ISLAMABAD: Poor response by global markets to the Eurobond offering by Pakistan shows that unfortunately global investors remain unconvinced of the improved economy narrative that the present government has been trying to sell.
This was stated by MNA Asad Umar, head of Pakistan Tehreek-i-Insaf’s marketing, media and policy wing, in a statement issued on Monday. The extremely low level of foreign direct investment (FDI) being received by the country, he argued, was a vote of no confidence by global investors in the economic policies of the current government.
“FDI which had peaked at more than $5 billion a few years back was less than $1 billion in 2014-15,” he said.

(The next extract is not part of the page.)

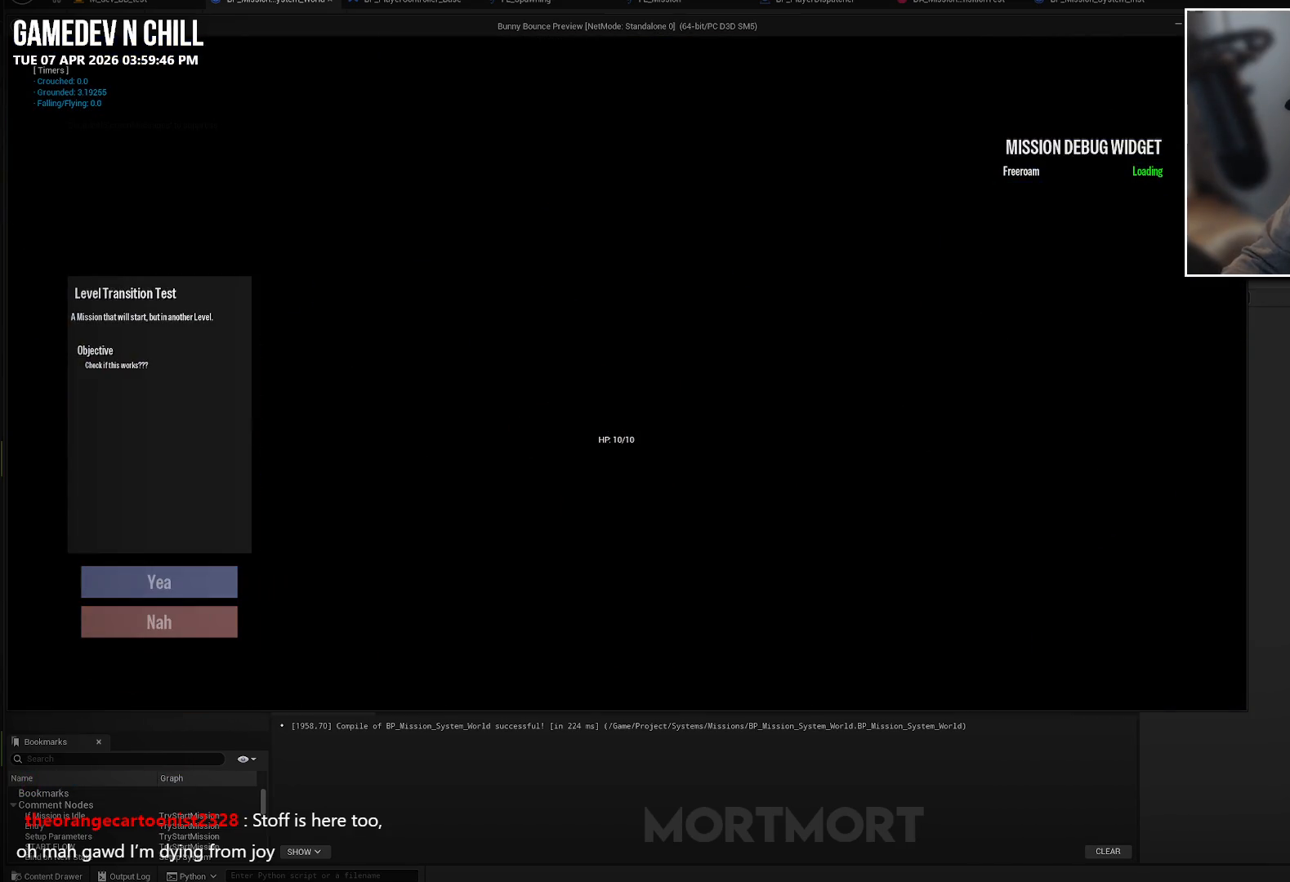
{"buttons": [], "left_stick": "center", "right_stick": "center", "events": []}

The government in its latest offering last week was only able to sell Eurobonds worth $500 million at a yield of 8.25 per cent which is the same pricing it got last year when Pakistan had re-entered the international bond market after a gap of several years, he said.
Everything else remaining the same the pricing this time should have been lower as there was no re-entry premium to be paid. Hence, the markets are essentially saying that things are getting worse, Mr Umar said, adding that the comparison with recent bond issued by other emerging economies makes for shocking reading.
He said just two examples would suffice his argument. Kenya in its first-ever issue last year raised $1.5 billion at a yield of 6.875pc. Similarly, Sri Lanka just a few months back raised $650 million at a pricing of 6.125pc which is more than 2pc lower than what Pakistan is going to pay.
Mr Umar added that current account continued to run in deficit despite the record plunge in oil prices which was the single biggest import of Pakistan. Exports continue to decline and the drop in exports is starting to reach alarming proportions.
The energy sector crises is getting even worse with massive load-shedding with continued delay in new projects and non-performance of supposedly completed projects, no reduction in line losses and receivables reaching record levels and circular debt back to near record levels despite doubling of prices of electricity for business and consumers.
He substantiated his argument by citing latest ranking of the country at various international forums.
“Pakistan’s ranking in the World Economic Forum Global Competitiveness Index has dropped from 124th at the end of the Zardari era to 129th this year. The ease of doing business report of the World Bank dropped Pakistan from 107th to 128th.”
The combination of this eroding competitiveness and the piling of exorbitantly expensive debt is sinking Pakistan further into a debt trap imperiling future generations of the country, he added.